• _Required actions_:
a) Translate this sentence from the text on Token Ring bridging and switching into Spanish: "A route descriptor is a portion of a RIF that indicates a single hop."
b) Carry on the text on Token Ring bridging and switching, starting after its final sentence.

SRT bridging is an IEEE standard that combines source-route bridging and transparent bridging. An SRT bridge forwards frames that do not contain a RIF based on the destination MAC address. Frames that contain a RIF are forwarded based upon source-routing. The SRT bridge only runs the IEEE STP. It does not support the IBM Spanning Tree Protocol.

Source-Route Switching

Similar to a transparent bridge, the Catalyst 5000 series Token Ring module can forward broadcast, multicast, and unicast frames based on MAC address. If, however, you have source-route bridges in your network, the Token Ring module can forward frames based on the RIF. This dual frame-forwarding technology is called source-route switching.

In source-route switching, the switch learns and forwards frames based on source-route descriptors for stations that are one or more source-route bridge hops away. A route descriptor is a portion of a RIF that indicates a single hop. It is defined as a ring number and a bridge number. When a source-routed frame enters the switch, the switch learns the route descriptor for the hop closest to the switch. Frames received from other ports with the same next-hop route descriptor as their destination will be forwarded to that port.

The key difference between SRB and source-route switching is that while a source-route switch looks at the RIF, it never updates the RIF. Therefore, all ports in a source-route switch group have the same ring number.

Source-route switching provides the following benefits:

• The switch does not need to learn the MAC addresses of the devices on the other side of a source-route bridge. Therefore, the number of MAC addresses that the switch must learn and maintain is significantly reduced.
• The switch can support parallel source-routing paths.
• An existing ring can be partitioned into several segments without requiring a change in the existing ring numbers or the source-route bridges.
• The switch can support duplicate MAC addresses if the stations reside on LAN segments with different LAN IDs (ring numbers).

Dedicated Token Ring

Classic 4- and 16-Mbps Token Ring adapters must be connected to a port on a concentrator. These adapters are also limited to operating in half-duplex mode. In half-duplex mode, the adapter can only be sending or receiving a frame; it cannot do both simultaneously.

Dedicated Token Ring, developed by the IEEE, defines a method in which the switch port can emulate a concentrator port, thereby eliminating the need for an intermediate concentrator. In addition, dedicated Token Ring defines a new full-duplex data passing mode called Transmit Immediate, which eliminates the need for a token and allows the adapter to transmit and receive simultaneously.

• _Records provided_:
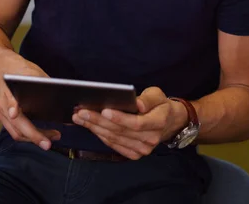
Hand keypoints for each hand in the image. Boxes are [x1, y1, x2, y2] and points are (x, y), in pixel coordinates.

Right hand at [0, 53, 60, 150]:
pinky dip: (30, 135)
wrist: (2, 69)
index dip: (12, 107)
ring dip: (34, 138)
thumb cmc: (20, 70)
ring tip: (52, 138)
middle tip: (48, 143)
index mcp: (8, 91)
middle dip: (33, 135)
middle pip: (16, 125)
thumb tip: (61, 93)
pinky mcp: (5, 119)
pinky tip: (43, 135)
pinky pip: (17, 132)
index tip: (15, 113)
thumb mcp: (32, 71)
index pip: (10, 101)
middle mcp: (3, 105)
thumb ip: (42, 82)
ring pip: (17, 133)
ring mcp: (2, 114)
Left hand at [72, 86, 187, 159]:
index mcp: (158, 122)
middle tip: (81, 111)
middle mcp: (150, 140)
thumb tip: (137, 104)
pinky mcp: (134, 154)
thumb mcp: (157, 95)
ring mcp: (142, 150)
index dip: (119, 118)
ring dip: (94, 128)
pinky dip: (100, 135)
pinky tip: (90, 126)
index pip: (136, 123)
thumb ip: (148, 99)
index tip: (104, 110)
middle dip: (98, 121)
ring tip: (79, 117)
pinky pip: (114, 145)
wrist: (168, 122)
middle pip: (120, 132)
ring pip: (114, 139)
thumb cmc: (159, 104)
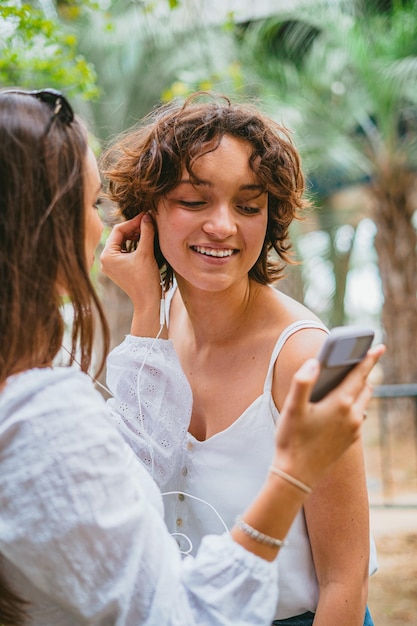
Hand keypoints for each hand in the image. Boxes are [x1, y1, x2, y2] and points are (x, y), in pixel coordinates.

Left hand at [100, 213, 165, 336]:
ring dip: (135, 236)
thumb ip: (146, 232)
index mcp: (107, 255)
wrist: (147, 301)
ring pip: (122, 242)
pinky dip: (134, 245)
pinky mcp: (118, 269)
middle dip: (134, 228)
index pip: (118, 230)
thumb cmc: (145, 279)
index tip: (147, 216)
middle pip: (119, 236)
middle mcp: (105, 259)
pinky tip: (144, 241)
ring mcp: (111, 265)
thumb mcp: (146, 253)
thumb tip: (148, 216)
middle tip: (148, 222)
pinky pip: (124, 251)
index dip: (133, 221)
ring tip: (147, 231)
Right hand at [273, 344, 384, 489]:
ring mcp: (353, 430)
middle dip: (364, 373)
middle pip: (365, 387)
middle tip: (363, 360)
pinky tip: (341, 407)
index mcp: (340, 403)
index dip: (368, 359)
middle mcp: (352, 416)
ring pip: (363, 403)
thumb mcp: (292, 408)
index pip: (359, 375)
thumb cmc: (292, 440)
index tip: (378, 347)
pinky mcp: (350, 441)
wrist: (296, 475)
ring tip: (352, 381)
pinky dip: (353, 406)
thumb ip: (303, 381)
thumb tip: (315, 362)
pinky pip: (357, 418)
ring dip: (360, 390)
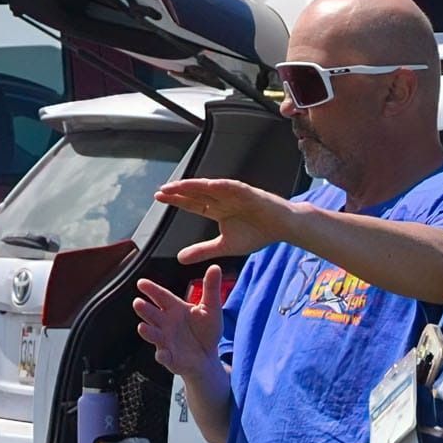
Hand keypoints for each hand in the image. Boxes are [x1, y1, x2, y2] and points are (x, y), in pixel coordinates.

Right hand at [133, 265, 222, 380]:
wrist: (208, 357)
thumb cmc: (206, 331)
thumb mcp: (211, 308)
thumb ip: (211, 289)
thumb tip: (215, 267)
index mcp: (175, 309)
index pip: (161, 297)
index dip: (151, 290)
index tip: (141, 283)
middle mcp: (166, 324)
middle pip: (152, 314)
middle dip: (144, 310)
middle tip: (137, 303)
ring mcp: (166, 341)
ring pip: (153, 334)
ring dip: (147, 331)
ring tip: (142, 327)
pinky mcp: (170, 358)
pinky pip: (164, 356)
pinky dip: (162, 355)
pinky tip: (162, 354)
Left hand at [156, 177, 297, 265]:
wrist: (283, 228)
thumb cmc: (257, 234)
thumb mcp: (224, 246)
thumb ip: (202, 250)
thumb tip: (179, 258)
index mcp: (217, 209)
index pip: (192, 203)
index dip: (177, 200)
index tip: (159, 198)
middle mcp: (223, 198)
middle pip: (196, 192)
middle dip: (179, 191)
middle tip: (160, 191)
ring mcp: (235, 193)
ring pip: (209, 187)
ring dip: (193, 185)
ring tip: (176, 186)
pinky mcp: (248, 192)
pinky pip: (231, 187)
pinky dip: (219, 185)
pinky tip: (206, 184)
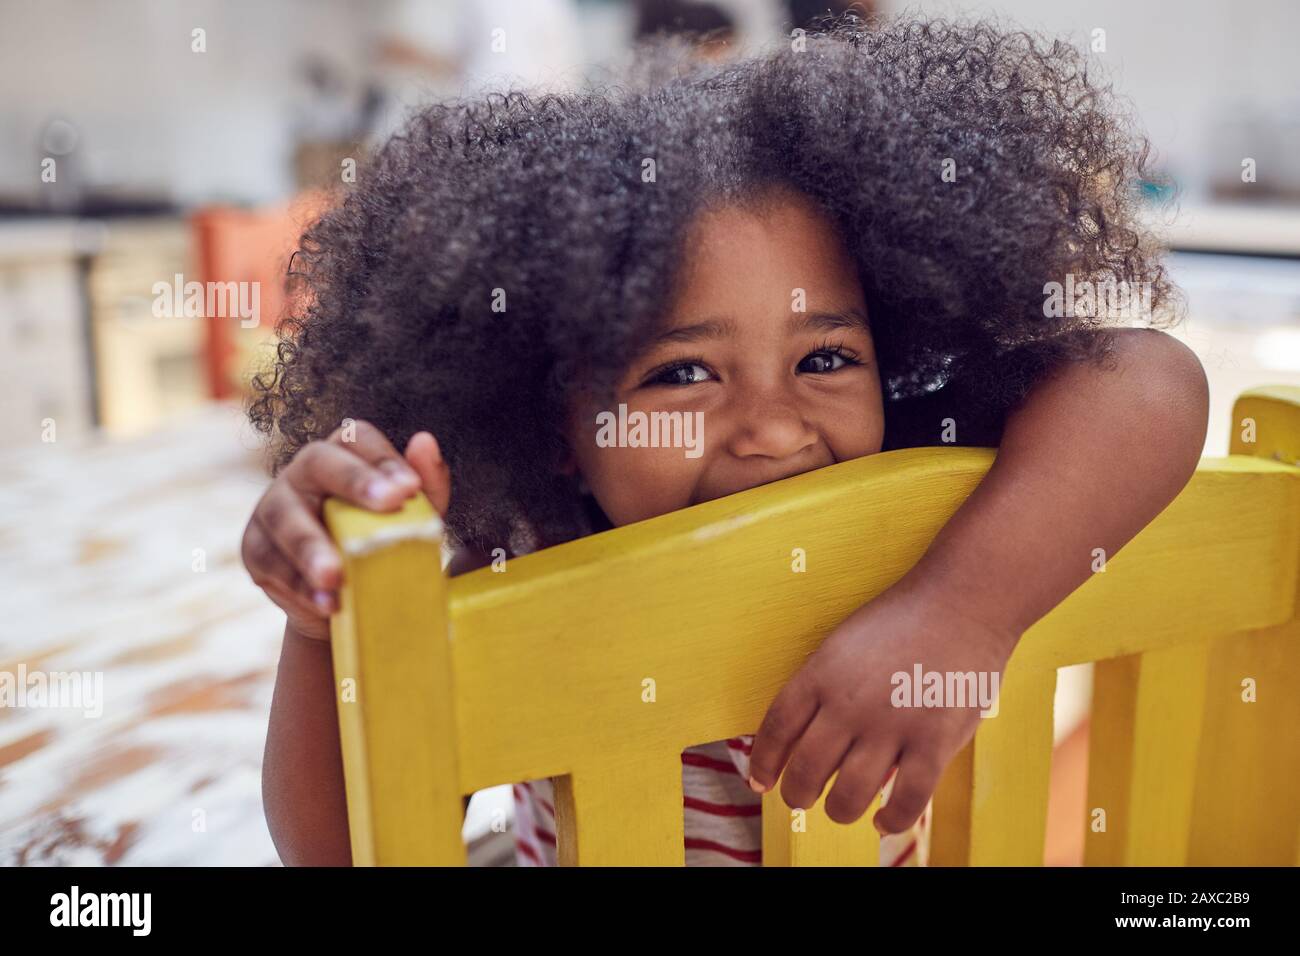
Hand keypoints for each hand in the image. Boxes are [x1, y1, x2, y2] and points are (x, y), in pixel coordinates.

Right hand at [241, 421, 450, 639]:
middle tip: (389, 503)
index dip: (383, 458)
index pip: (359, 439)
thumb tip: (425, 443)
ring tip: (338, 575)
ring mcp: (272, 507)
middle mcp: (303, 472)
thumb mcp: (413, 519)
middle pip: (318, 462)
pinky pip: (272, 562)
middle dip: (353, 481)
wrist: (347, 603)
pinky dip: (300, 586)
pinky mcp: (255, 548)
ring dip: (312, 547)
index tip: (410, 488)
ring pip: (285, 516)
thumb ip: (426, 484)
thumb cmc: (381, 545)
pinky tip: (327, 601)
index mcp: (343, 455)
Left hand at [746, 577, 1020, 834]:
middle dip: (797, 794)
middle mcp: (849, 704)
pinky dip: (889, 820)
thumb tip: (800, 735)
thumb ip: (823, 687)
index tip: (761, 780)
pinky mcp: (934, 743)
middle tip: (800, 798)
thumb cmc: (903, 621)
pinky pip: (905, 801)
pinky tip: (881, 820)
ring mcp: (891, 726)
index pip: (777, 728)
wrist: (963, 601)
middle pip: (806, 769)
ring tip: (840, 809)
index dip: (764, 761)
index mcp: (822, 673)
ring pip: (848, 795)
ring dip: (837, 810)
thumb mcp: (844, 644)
* * *
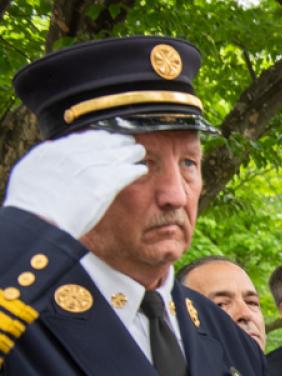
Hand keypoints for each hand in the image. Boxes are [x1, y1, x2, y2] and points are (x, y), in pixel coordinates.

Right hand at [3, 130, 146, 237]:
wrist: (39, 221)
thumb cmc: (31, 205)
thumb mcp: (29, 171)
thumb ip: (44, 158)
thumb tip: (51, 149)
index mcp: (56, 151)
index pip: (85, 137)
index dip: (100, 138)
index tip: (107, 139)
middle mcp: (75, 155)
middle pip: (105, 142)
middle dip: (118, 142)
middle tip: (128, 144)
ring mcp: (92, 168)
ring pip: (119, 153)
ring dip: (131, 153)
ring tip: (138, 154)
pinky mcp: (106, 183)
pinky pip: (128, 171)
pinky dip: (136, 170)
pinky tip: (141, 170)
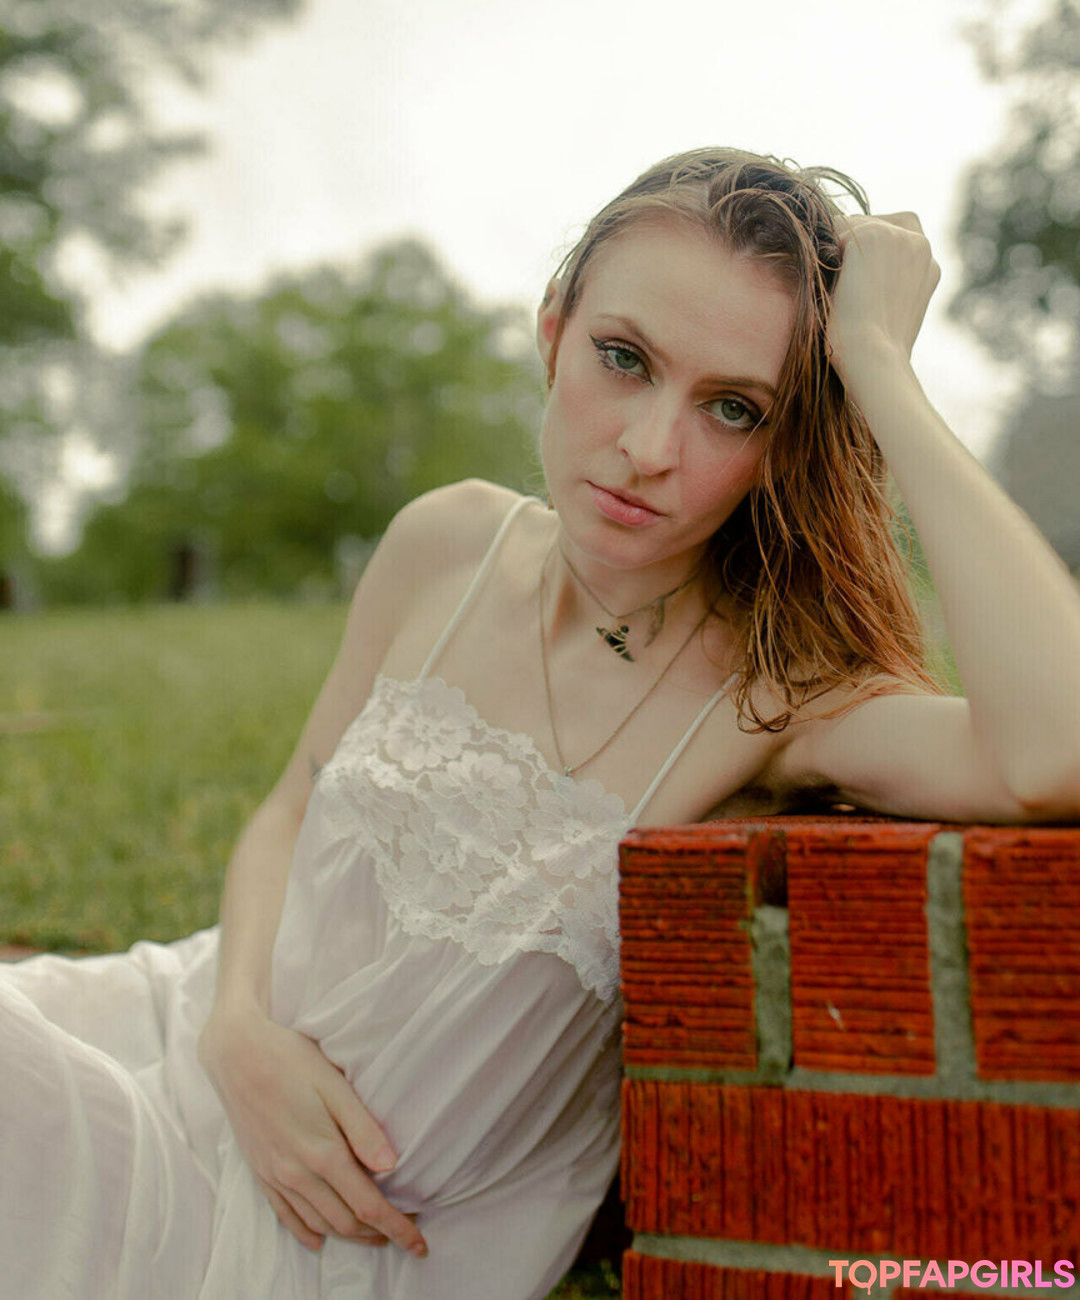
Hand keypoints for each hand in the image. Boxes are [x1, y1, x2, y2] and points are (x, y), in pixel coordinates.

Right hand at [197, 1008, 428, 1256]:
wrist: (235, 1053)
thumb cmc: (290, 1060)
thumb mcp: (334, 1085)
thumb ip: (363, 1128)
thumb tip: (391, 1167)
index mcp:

• _Expected responses_:
a) Un descriptor de ruta es una parte de un RIF que indica un único salto.

b)
Dedicated Token Ring is particularly useful for providing improved access to servers. A server can be attached directly to a switch. This allows the server to take advantage of the full 16 Mbps available for sending and receiving and results in an aggregate bandwidth of 32 Mbps.

Token Ring VLANs

Within a Token Ring VLAN, logical rings can be formed by defining groups of ports that have the same ring number. The IEEE calls such a port group a Token Ring Concentrator Relay Function (TrCRF). In general, a TrCRF is limited to the ports in a single Token Ring module on the Catalyst 5000 series switch. However, there is one exception to this rule that is discussed in the "Adding or Changing TrCRF Parameters" section.

Within the TrCRF, source-route switching is used for forwarding based on either MAC addresses or route descriptors. If desired, the entire VLAN can operate as a single ring. Frames can be switched between ports within a single TrCRF.

Figure 14   Token Ring VLANs

As shown in Figure 14, multiple TrCRFs can be interconnected using a single Token Ring Bridge Relay Function (TrBRF). For source routing, the switch appears as a single bridge between the logical rings. The TrBRF can function as an SRB or SRT bridge running either the IBM or IEEE STP. If SRB is used, duplicate MAC addresses can be defined on different logical rings.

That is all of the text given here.